George Weigel says that when it comes to the key problem facing France and much of Europe when it comes to battling Islamic extremism is that you can't beat something with nothing:
If all that Europe can say in condemning the despicable murders of Charlie Hebdo’s cartoonists and editors is “We are all Charlie Hebdo,” then what Europe is saying is, in effect, “We are all nihilists.” And how, pray, is nihilism—nothingness raised to a first principle, skepticism taken to the last extreme—supposed to defeat conviction, however warped that conviction is? If all that Europe can say to murderous jihadism is “Why can’t we all just get along?” its fecklessness will make it an even softer target for the kind of lethal fanaticism that recently turned Paris into a war zone.
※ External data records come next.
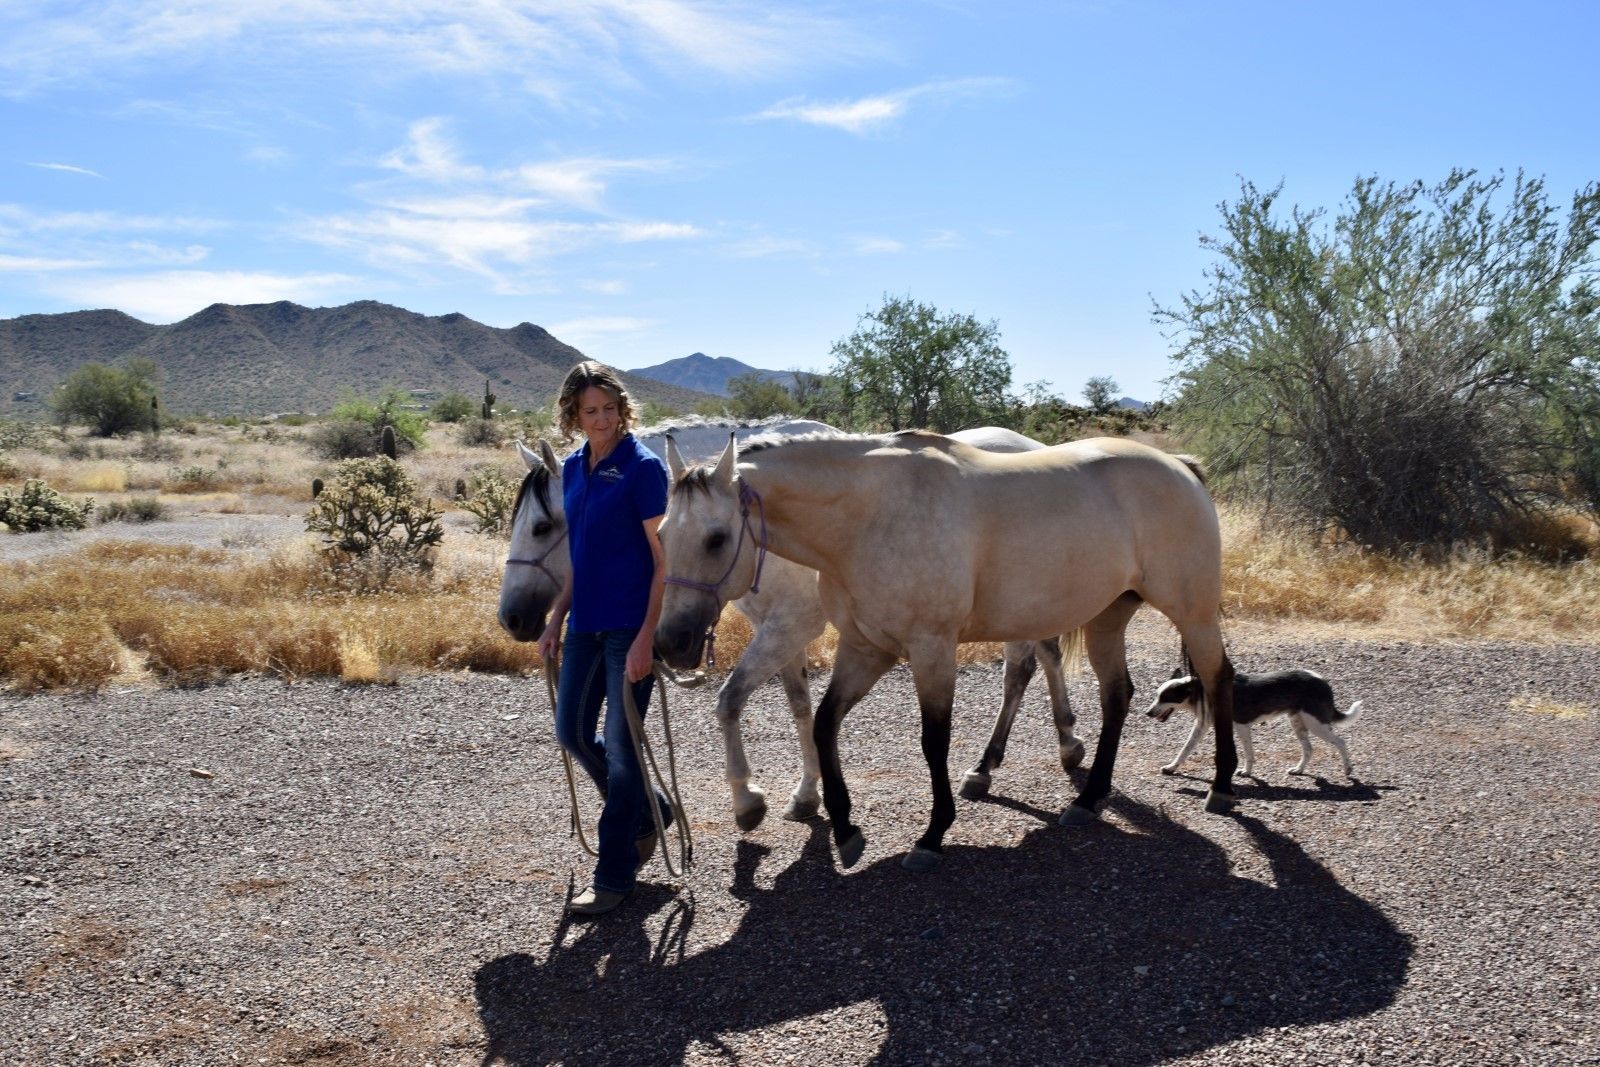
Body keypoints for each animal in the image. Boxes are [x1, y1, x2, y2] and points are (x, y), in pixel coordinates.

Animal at [1152, 671, 1363, 780]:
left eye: (1165, 697)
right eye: (1157, 696)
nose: (1148, 712)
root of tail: (1323, 681)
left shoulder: (1241, 725)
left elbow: (1248, 753)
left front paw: (1246, 772)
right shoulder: (1202, 726)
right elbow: (1185, 749)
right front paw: (1171, 767)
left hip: (1316, 724)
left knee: (1341, 742)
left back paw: (1348, 769)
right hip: (1298, 723)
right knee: (1309, 749)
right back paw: (1299, 770)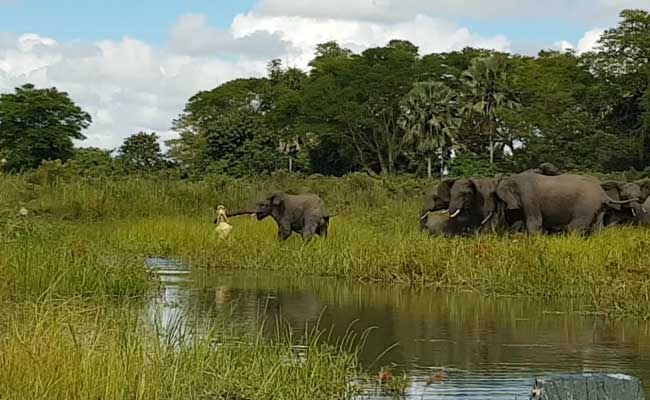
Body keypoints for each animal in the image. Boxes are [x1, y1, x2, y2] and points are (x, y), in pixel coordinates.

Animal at [494, 173, 632, 234]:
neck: (513, 178)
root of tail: (602, 193)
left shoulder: (529, 197)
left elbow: (534, 222)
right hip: (599, 206)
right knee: (597, 227)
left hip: (585, 205)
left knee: (575, 226)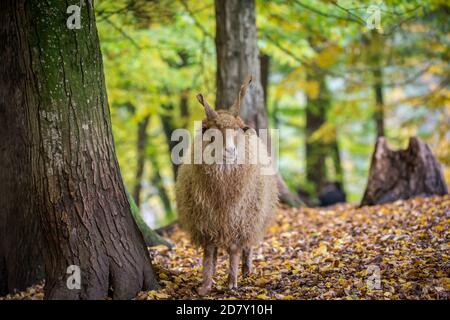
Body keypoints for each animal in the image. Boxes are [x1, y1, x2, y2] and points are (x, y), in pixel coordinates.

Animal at [175, 75, 278, 296]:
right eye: (209, 131)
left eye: (240, 130)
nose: (229, 151)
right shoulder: (205, 221)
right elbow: (208, 252)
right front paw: (205, 285)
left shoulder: (240, 219)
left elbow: (234, 250)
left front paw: (232, 283)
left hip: (254, 217)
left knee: (248, 247)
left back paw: (246, 270)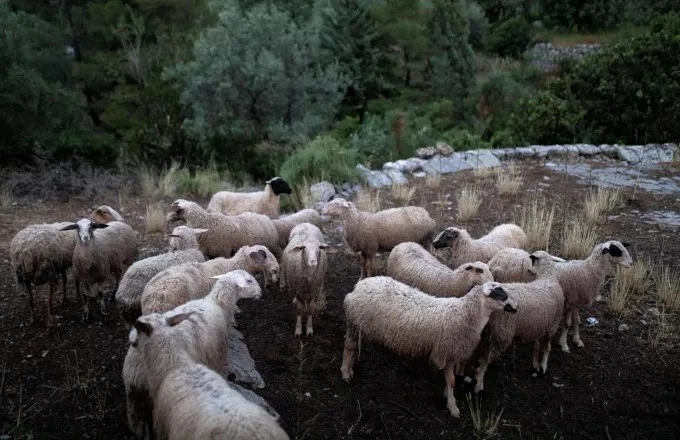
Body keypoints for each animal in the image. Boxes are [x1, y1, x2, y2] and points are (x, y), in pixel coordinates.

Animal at [122, 270, 262, 438]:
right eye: (249, 281)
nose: (260, 292)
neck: (218, 304)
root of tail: (136, 368)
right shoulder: (217, 356)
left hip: (134, 397)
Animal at [340, 280, 516, 418]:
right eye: (501, 294)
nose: (516, 308)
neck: (464, 313)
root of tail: (358, 286)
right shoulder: (446, 350)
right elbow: (452, 381)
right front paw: (453, 406)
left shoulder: (452, 353)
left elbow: (450, 380)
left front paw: (447, 395)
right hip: (355, 324)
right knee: (349, 348)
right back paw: (345, 373)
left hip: (360, 326)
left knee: (353, 348)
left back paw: (350, 370)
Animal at [472, 253, 564, 394]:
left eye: (532, 260)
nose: (529, 270)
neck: (547, 277)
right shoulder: (552, 325)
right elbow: (547, 347)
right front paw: (543, 366)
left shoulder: (540, 324)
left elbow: (537, 346)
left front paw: (536, 364)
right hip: (503, 331)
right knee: (487, 358)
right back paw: (478, 382)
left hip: (490, 331)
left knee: (484, 353)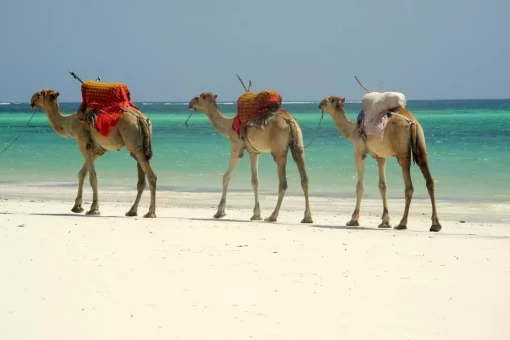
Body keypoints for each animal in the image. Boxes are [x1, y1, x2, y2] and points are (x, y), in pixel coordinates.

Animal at [189, 91, 312, 223]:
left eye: (198, 98)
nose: (190, 104)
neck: (229, 126)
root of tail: (289, 121)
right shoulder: (254, 152)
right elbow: (255, 181)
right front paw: (256, 214)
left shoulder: (237, 147)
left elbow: (227, 176)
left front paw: (219, 212)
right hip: (299, 145)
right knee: (304, 178)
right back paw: (307, 217)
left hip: (278, 150)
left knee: (283, 183)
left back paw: (272, 216)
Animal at [318, 83, 442, 231]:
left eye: (327, 100)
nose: (319, 104)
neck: (353, 130)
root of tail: (411, 122)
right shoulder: (380, 157)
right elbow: (383, 185)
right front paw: (385, 221)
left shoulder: (359, 152)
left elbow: (360, 186)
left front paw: (353, 219)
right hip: (421, 144)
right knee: (429, 180)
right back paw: (435, 224)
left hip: (402, 153)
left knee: (409, 187)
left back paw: (402, 223)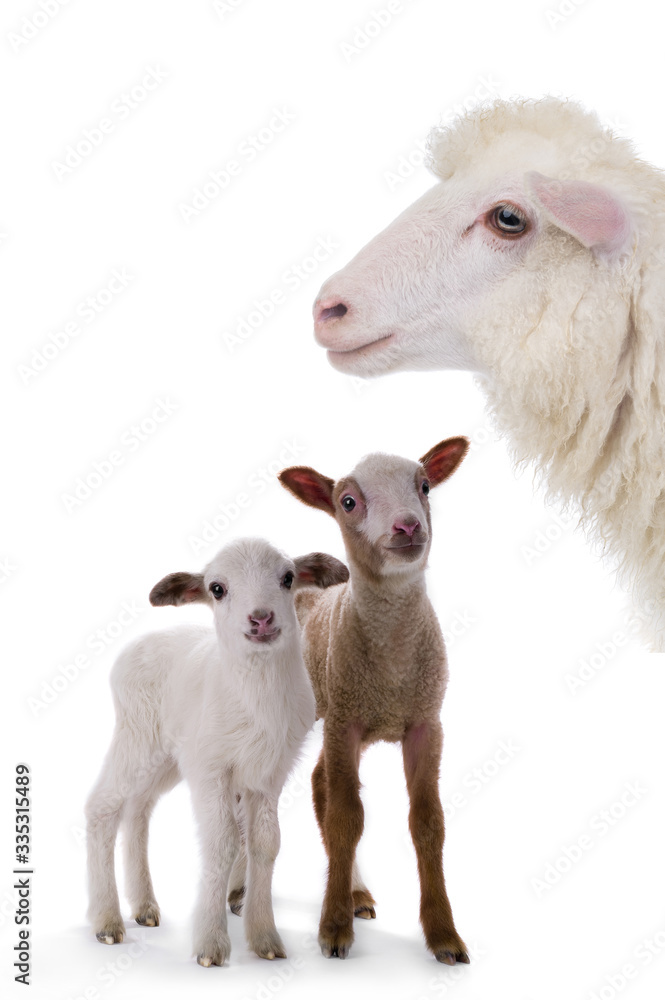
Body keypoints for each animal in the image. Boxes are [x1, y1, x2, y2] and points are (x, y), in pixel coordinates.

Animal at [85, 537, 348, 967]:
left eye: (288, 578)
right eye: (217, 589)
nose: (261, 619)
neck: (256, 696)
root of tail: (138, 644)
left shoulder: (268, 775)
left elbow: (266, 843)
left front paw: (265, 938)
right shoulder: (211, 768)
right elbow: (221, 842)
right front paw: (210, 944)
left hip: (167, 759)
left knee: (138, 809)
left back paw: (144, 907)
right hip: (137, 736)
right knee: (103, 807)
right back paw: (106, 920)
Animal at [278, 436, 470, 965]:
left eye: (424, 486)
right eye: (348, 502)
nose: (408, 526)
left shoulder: (426, 721)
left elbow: (428, 823)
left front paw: (444, 934)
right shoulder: (344, 721)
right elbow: (347, 818)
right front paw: (333, 928)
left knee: (319, 783)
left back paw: (355, 891)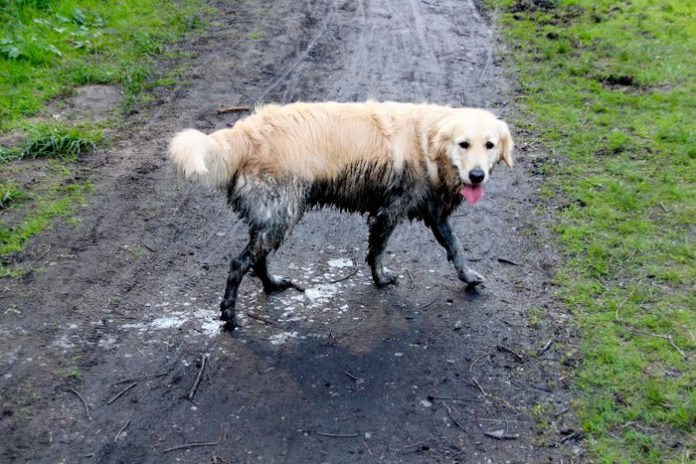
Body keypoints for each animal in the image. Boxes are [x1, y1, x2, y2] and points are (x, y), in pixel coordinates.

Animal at [171, 101, 512, 326]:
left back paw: (271, 283)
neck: (428, 143)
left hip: (274, 216)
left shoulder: (435, 212)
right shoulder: (389, 211)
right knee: (239, 263)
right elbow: (378, 250)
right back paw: (229, 314)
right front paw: (381, 278)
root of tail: (243, 132)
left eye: (490, 144)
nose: (477, 176)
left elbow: (456, 248)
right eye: (463, 144)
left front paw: (468, 276)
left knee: (257, 257)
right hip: (282, 212)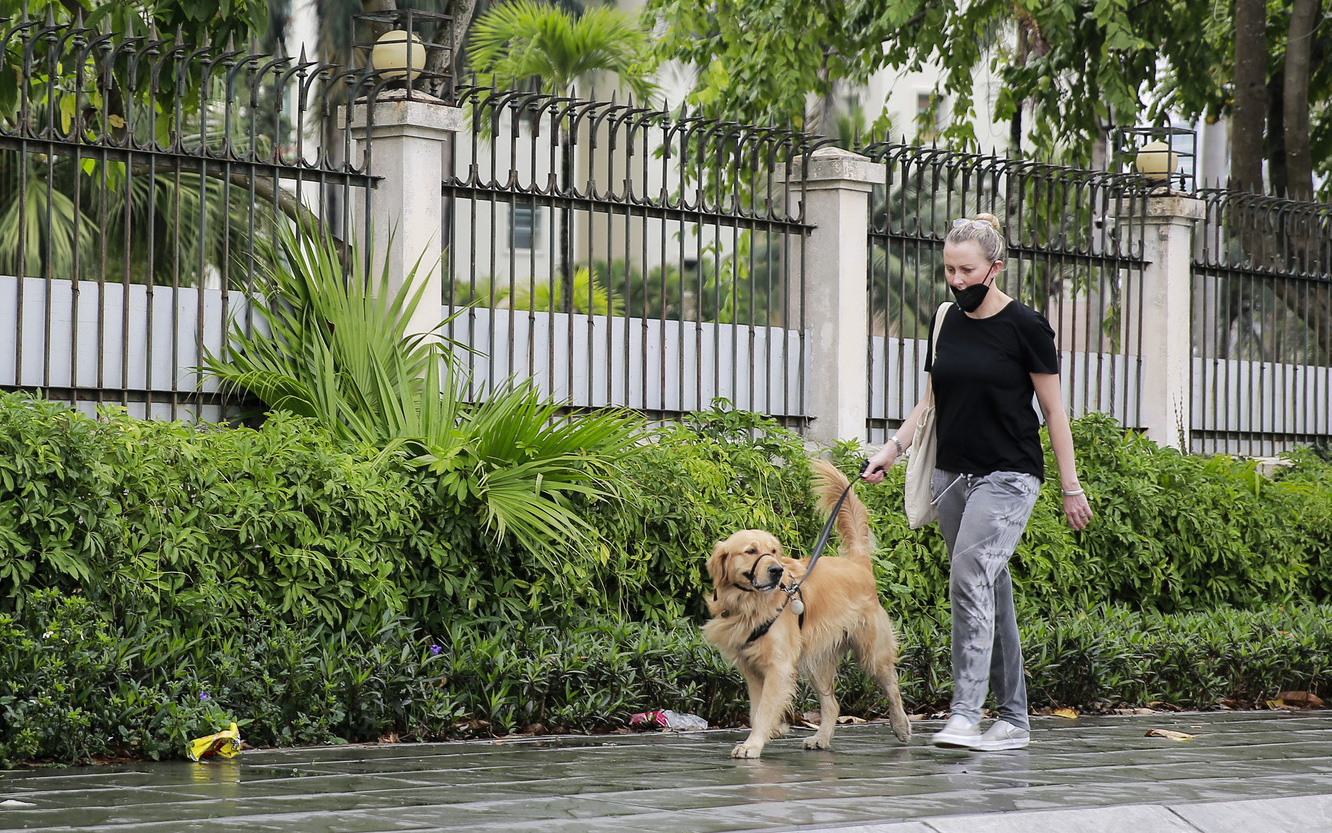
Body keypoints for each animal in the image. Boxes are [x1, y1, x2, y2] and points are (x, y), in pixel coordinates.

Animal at [703, 458, 911, 757]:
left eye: (774, 551)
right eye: (751, 551)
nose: (777, 571)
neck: (751, 604)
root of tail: (857, 562)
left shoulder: (778, 666)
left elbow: (764, 709)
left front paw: (752, 744)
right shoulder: (752, 667)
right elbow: (756, 709)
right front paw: (772, 731)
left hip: (871, 651)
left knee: (892, 686)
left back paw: (901, 725)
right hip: (815, 658)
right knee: (832, 704)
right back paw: (821, 738)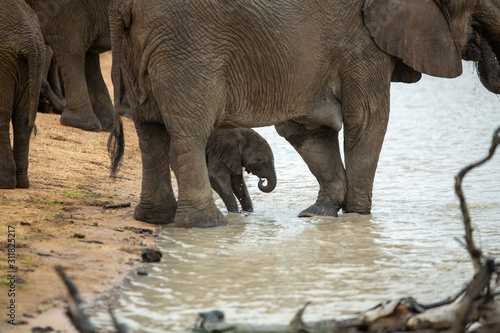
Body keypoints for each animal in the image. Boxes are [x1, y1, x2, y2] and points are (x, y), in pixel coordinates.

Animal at [108, 0, 500, 227]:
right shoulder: (361, 40)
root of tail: (122, 6)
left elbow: (306, 129)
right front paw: (358, 216)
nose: (483, 49)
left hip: (140, 49)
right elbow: (367, 119)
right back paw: (206, 224)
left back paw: (156, 218)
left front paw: (320, 213)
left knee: (149, 131)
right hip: (189, 49)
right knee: (188, 133)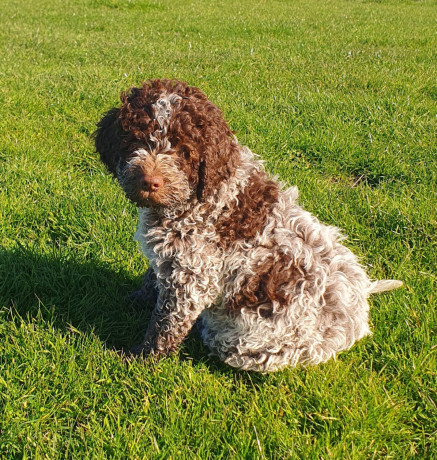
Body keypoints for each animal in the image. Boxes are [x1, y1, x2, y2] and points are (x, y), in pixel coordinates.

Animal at [93, 79, 400, 372]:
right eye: (135, 139)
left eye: (184, 151)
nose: (150, 182)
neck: (197, 197)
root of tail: (359, 306)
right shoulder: (172, 258)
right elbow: (153, 278)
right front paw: (135, 298)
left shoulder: (193, 274)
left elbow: (166, 321)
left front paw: (142, 358)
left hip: (241, 343)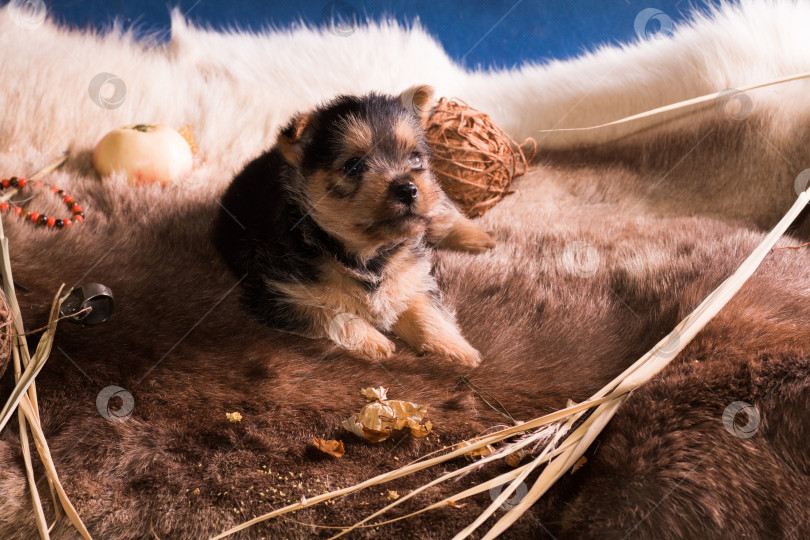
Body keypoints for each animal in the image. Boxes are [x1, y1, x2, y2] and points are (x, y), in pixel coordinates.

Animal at [213, 85, 492, 368]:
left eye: (416, 159)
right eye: (353, 166)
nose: (408, 189)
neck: (367, 255)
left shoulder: (412, 279)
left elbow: (425, 313)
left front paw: (456, 348)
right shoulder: (278, 296)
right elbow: (328, 313)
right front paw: (374, 341)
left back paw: (477, 238)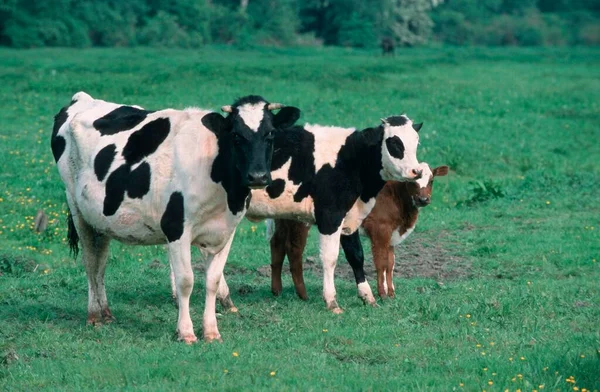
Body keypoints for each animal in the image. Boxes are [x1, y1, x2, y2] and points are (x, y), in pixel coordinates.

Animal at [52, 92, 300, 344]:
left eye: (270, 133)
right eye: (236, 135)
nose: (258, 176)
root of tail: (83, 98)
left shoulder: (226, 231)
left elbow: (212, 280)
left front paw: (211, 331)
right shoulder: (176, 229)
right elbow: (186, 281)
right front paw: (186, 332)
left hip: (101, 219)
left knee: (100, 262)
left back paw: (106, 313)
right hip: (77, 208)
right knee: (90, 262)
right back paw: (94, 315)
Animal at [266, 162, 446, 300]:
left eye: (431, 180)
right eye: (412, 181)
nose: (423, 199)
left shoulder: (391, 235)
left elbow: (390, 264)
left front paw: (391, 293)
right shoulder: (379, 230)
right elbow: (380, 262)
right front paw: (382, 294)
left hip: (283, 218)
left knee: (277, 243)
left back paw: (277, 290)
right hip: (299, 221)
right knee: (294, 249)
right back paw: (303, 295)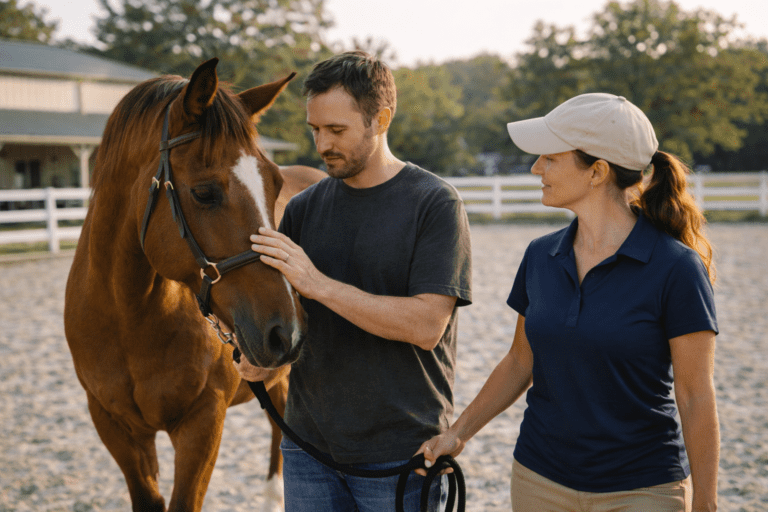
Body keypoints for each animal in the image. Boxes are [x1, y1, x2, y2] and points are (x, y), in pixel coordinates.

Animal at [64, 57, 325, 512]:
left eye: (274, 183)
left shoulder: (202, 422)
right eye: (204, 193)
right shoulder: (115, 426)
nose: (285, 332)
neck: (128, 317)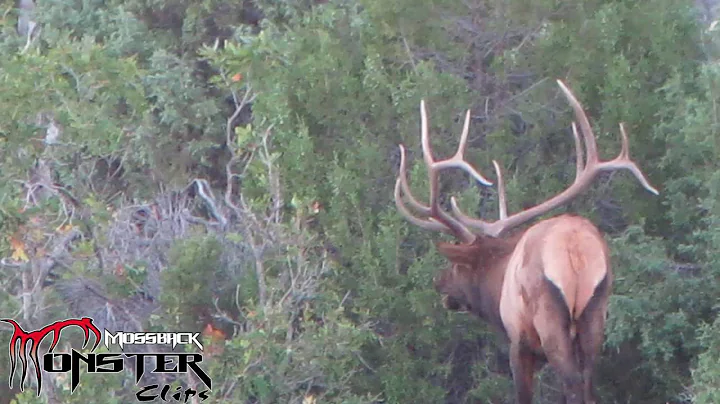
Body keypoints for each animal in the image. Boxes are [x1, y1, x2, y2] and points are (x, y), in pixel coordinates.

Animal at [393, 80, 659, 404]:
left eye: (456, 266)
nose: (439, 282)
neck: (496, 285)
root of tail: (575, 251)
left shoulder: (518, 341)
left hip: (549, 318)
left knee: (573, 383)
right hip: (596, 312)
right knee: (587, 384)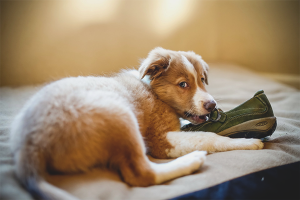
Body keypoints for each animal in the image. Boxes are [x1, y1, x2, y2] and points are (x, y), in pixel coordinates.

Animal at [9, 47, 262, 199]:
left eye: (202, 80)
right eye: (183, 84)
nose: (211, 105)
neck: (154, 92)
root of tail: (29, 146)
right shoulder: (160, 140)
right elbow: (208, 136)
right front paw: (248, 142)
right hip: (120, 114)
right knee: (142, 174)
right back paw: (192, 160)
There’s another aspect to this tangled and bloody business that’s worth noting, and that is the high price that Europe, and France in particular, is paying for culturally engrained (and sometimes legally enforced) political correctness. Virtually proscribing public discussion of the threat to European civility and order posed by Islamist maniacs has made dealing with that threat far more difficult: for citizens, for the security services, and for the public authorities. In the years since 9/11, the French public square has been dominated by the jihadists and the xenophobes; and in that volatile social environment, something very bad was going to happen. Now that it has, perhaps steps can be taken to bring the adults—and the real issues—back into the discussion.
“Liberty, equality, fraternity” can be a noble slogan, bespeaking noble aspirations. But freedom, justice, and human solidarity cannot be grounded in nihilism. If all Europe is Charlie Hebdo, then Europe is doomed.
I was not particularly outraged when President Obama did not attend the "unity" march in Paris after the recent attacks. While from a purely diplomatic perception perspective it would have been a good idea to have some high ranking US official put in an appearance, what was the point of the march other than an expression of feeling? What was the call to action? How were people in Europe, and throughout the world for that matter, now going to prevent future attacks and, more importantly, eventually defeat the various movements of Islamic extremism?
If the majority of Europeans truly no longer believe in anything (be it Christianity, Western civilization, or liberal democracy) then it is going to be difficult to rally them to fight a foe who does. Nihilists are not going to heed the call to man the barricades.